VAT disclosure highlights the tax-versus-cuts dilemmas
THE absurd kerfuffle about the news from the German parliament about Michael Noonan's forthcoming VAT increases highlights once again that our political system is not fit for purpose.
It also highlights that Mr Noonan is about to break his election promises in a fairly spectacular fashion. The problem is not that we know in advance what the VAT rate will be.
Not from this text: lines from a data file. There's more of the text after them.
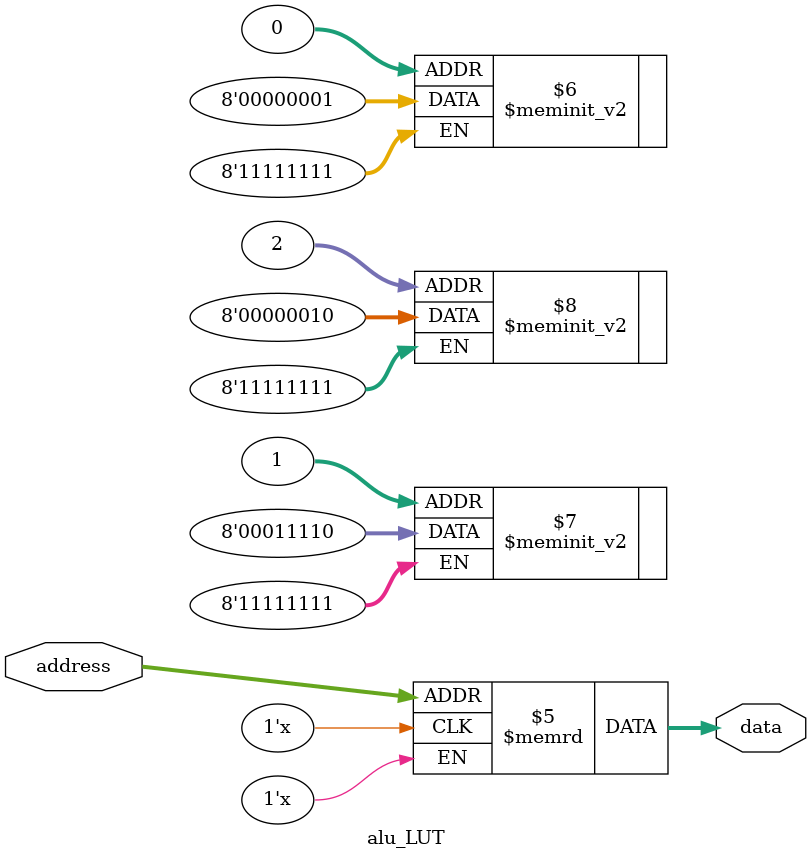
<source format=sv>
module alu_LUT (
  input [4:0] address,
  output logic [7:0] data
);

  logic [7:0] lut [0:31];

  initial begin
    lut[0] = 1;
    lut[1] = 30;
    lut[2] = 2;
  end

  always_comb begin
    data = lut[address];
  end

endmodule

</source>
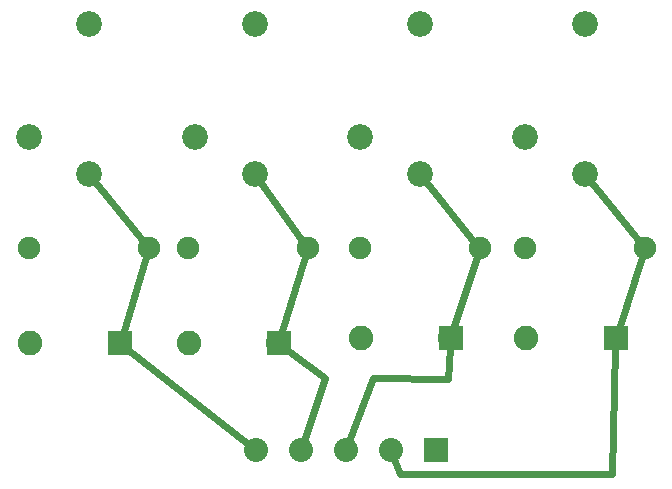
<source format=gbl>
G04 MADE WITH FRITZING*
G04 WWW.FRITZING.ORG*
G04 DOUBLE SIDED*
G04 HOLES PLATED*
G04 CONTOUR ON CENTER OF CONTOUR VECTOR*
%ASAXBY*%
%FSLAX23Y23*%
%MOIN*%
%OFA0B0*%
%SFA1.0B1.0*%
%ADD10C,0.075000*%
%ADD11C,0.082000*%
%ADD12C,0.086000*%
%ADD13C,0.080000*%
%ADD14R,0.082000X0.082000*%
%ADD15R,0.080000X0.080000*%
%ADD16C,0.024000*%
%LNCOPPER0*%
G90*
G70*
G54D10*
X193Y788D03*
X593Y788D03*
X722Y788D03*
X1122Y788D03*
X1295Y788D03*
X1695Y788D03*
X1846Y788D03*
X2246Y788D03*
G54D11*
X495Y473D03*
X197Y473D03*
X1024Y473D03*
X726Y473D03*
X2149Y488D03*
X1851Y488D03*
X1598Y488D03*
X1300Y488D03*
G54D12*
X945Y1536D03*
X945Y1036D03*
X745Y1158D03*
X394Y1536D03*
X394Y1036D03*
X193Y1158D03*
X1497Y1536D03*
X1497Y1036D03*
X1296Y1158D03*
X2048Y1536D03*
X2048Y1036D03*
X1847Y1158D03*
G54D13*
X1549Y116D03*
X1399Y116D03*
X1249Y116D03*
X1099Y116D03*
X949Y116D03*
G54D14*
X496Y473D03*
X1025Y473D03*
X2150Y488D03*
X1599Y488D03*
G54D15*
X1549Y116D03*
G54D16*
X1113Y761D02*
X1034Y504D01*
D02*
X967Y1006D02*
X1105Y811D01*
D02*
X417Y1007D02*
X575Y810D01*
D02*
X1608Y519D02*
X1686Y761D01*
D02*
X1520Y1007D02*
X1677Y810D01*
D02*
X1260Y145D02*
X1340Y355D01*
D02*
X1181Y355D02*
X1109Y146D01*
D02*
X1050Y454D02*
X1181Y355D01*
D02*
X924Y136D02*
X521Y453D01*
D02*
X505Y504D02*
X584Y761D01*
D02*
X1589Y353D02*
X1596Y456D01*
D02*
X1429Y37D02*
X2138Y37D01*
D02*
X2138Y37D02*
X2148Y456D01*
D02*
X1410Y87D02*
X1429Y37D01*
D02*
X2238Y761D02*
X2159Y519D01*
D02*
X2071Y1007D02*
X2229Y810D01*
D02*
X1340Y355D02*
X1589Y353D01*
G04 End of Copper0*
M02*
</source>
The problem is the VAT rate itself.
Back in February, Fine Gael campaigned on a platform which promised that three euros would be shaved from exchequer funding for every euro raised in tax.
As the election campaign intensified, Mr Noonan rowed back and offered to save two euros for every euro raised in taxes while Labour campaigned for a one-to-one ratio.
The budget on December 6 will be far closer to Labour's pledge than Fine Gael's and this is why Mr Noonan will be forced to raise VAT. It goes without saying that taxes must be raised if we are ever going to bridge the horrendous gap between expenditure and income, but the main focus must be cutting expenditure.
Mr Noonan has made another mistake by ignoring the advice from the Fiscal Advisory Council which has said quite clearly that he won't meet the troika's targets if he makes an adjustment of less than €4bn on December 6.
We will probably never know whether this was a deliberate snub but it means that Mr Noonan has effectively wrung the council's neck at birth.
We won't know until sometime in the middle of 2013 whether the next budget worked and Mr Noonan has met the targets imposed by the troika.
What we know already is that the budget is breaking Fine Gael's promise to prioritise spending cuts over tax increases while ignoring the advice of the Fiscal Advisory Council -- the only independent organisation tasked with assessing the budgetary situation.
No wonder the Government had to put on the green jersey and whine about a so-called leak from the German parliament.